* _Consegna_
Modifica il testo sull'economia circolare: riscrivi il passo da "Trasformare il nostro" a "e dal Galles.", sostituendo "processo" con "percorso".

* _Blocco di testo_
Trasformare il nostro modello economico, rendendolo più sostenibile, inclusivo e rispettoso del Pianeta e delle persone, è indispensabile. Non stiamo più parlando di “se”, ma di “quando” e “come”. Nessuno, però, nega il fatto che sia un processo difficile, impegnativo, sfidante. Ci vuole una netta volontà politica, supportata da adeguati strumenti finanziari. Senza andare troppo lontano, una grande lezione può arrivarci anche dall’altra parte della Manica. Per la precisione, dai progetti per l’economia circolare appena lanciati da Londra e dal Galles.
Londra vuole recuperare il tempo perduto
Il sindaco di Londra Sadiq Khan e le municipalità londinesi hanno unito le forze, lanciando un piano da 50 milioni di sterline (pari a 58 milioni di euro) per dare slancio all’economia circolare. Capitanato da Liz Goodwin, il programma si svilupperà nell’arco di tre anni. E sarà un tassello fondamentale per raggiungere l’ambizioso obiettivo di trasformare Londra in una città zero-carbon entro il 2050.

* _Dati grezzi_
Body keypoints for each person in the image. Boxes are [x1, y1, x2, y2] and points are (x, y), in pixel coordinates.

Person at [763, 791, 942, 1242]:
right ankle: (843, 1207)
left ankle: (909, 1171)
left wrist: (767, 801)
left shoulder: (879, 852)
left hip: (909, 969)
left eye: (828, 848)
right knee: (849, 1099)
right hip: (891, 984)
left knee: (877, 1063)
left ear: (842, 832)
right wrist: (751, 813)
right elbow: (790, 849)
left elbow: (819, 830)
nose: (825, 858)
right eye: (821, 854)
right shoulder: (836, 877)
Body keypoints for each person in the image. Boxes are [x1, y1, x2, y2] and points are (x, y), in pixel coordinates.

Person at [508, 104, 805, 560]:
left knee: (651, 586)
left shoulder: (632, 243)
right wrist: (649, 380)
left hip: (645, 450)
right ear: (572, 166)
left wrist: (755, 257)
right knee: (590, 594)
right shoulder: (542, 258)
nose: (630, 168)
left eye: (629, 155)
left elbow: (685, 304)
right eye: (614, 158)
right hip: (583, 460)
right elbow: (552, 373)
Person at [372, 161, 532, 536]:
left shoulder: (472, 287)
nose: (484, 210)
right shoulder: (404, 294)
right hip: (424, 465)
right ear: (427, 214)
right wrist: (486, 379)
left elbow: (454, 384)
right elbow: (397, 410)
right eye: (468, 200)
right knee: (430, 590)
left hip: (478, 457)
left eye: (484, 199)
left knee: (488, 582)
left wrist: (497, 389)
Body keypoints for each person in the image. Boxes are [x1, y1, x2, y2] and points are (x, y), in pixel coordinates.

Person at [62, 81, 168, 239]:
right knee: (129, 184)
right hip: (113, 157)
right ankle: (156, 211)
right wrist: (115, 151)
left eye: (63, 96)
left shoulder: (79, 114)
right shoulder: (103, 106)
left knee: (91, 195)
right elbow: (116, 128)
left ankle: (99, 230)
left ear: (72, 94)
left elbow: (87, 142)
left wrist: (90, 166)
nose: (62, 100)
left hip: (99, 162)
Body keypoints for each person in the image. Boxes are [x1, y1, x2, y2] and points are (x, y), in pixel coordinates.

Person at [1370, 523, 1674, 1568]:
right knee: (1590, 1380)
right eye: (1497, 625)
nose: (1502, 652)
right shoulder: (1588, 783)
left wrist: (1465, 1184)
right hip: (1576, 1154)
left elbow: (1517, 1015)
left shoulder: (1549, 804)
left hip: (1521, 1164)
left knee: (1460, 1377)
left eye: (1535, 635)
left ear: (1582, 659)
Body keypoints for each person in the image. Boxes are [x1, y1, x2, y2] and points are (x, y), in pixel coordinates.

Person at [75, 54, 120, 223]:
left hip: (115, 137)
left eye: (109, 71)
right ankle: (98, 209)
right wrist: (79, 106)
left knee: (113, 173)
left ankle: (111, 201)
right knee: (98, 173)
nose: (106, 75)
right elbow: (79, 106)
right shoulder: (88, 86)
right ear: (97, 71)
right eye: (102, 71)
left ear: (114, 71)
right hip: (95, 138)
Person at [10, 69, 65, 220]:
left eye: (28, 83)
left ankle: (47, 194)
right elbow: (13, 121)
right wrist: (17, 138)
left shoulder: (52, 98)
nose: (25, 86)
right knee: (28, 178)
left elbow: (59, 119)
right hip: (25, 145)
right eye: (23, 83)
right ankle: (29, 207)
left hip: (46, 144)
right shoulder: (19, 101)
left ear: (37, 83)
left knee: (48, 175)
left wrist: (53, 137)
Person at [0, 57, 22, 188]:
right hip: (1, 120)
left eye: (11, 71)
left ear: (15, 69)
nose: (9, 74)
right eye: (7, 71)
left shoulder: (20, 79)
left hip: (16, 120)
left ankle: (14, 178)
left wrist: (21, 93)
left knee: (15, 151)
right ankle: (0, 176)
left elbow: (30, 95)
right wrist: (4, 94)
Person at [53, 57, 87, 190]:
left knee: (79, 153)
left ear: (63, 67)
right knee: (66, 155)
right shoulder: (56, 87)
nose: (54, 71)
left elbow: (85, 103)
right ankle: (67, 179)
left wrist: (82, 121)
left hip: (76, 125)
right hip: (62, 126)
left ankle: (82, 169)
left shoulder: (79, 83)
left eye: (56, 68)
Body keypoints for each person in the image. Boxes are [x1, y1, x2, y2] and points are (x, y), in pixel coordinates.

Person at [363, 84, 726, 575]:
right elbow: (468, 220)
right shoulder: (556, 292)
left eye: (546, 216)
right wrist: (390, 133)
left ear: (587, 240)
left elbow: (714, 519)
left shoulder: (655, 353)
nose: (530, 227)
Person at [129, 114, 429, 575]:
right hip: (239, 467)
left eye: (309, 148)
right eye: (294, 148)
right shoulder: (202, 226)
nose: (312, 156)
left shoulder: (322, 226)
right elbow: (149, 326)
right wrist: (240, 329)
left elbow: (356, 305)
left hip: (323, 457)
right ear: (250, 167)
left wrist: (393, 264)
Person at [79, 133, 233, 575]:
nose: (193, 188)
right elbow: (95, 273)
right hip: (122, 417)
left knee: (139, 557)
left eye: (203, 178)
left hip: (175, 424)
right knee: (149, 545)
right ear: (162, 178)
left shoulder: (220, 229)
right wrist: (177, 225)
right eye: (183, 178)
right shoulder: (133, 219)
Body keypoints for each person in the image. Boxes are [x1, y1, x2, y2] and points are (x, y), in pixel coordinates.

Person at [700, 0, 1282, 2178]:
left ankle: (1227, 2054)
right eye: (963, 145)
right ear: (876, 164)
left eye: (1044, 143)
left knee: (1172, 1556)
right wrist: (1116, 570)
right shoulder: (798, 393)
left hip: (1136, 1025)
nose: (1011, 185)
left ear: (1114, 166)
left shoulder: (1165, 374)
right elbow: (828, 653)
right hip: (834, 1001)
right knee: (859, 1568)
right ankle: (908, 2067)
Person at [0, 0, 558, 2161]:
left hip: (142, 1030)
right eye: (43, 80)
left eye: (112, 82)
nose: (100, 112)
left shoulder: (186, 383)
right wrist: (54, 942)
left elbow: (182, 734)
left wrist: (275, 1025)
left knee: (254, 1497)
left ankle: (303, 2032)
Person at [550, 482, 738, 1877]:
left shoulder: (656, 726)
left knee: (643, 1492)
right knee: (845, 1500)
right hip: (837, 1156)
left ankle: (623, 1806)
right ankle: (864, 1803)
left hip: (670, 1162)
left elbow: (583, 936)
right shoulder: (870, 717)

* _Risposta_
Trasformare il nostro modello economico, rendendolo più sostenibile, inclusivo e rispettoso del Pianeta e delle persone, è indispensabile. Non stiamo più parlando di “se”, ma di “quando” e “come”. Nessuno, però, nega il fatto che sia un percorso difficile, impegnativo, sfidante. Ci vuole una netta volontà politica, supportata da adeguati strumenti finanziari. Senza andare troppo lontano, una grande lezione può arrivarci anche dall’altra parte della Manica. Per la precisione, dai progetti per l’economia circolare appena lanciati da Londra e dal Galles.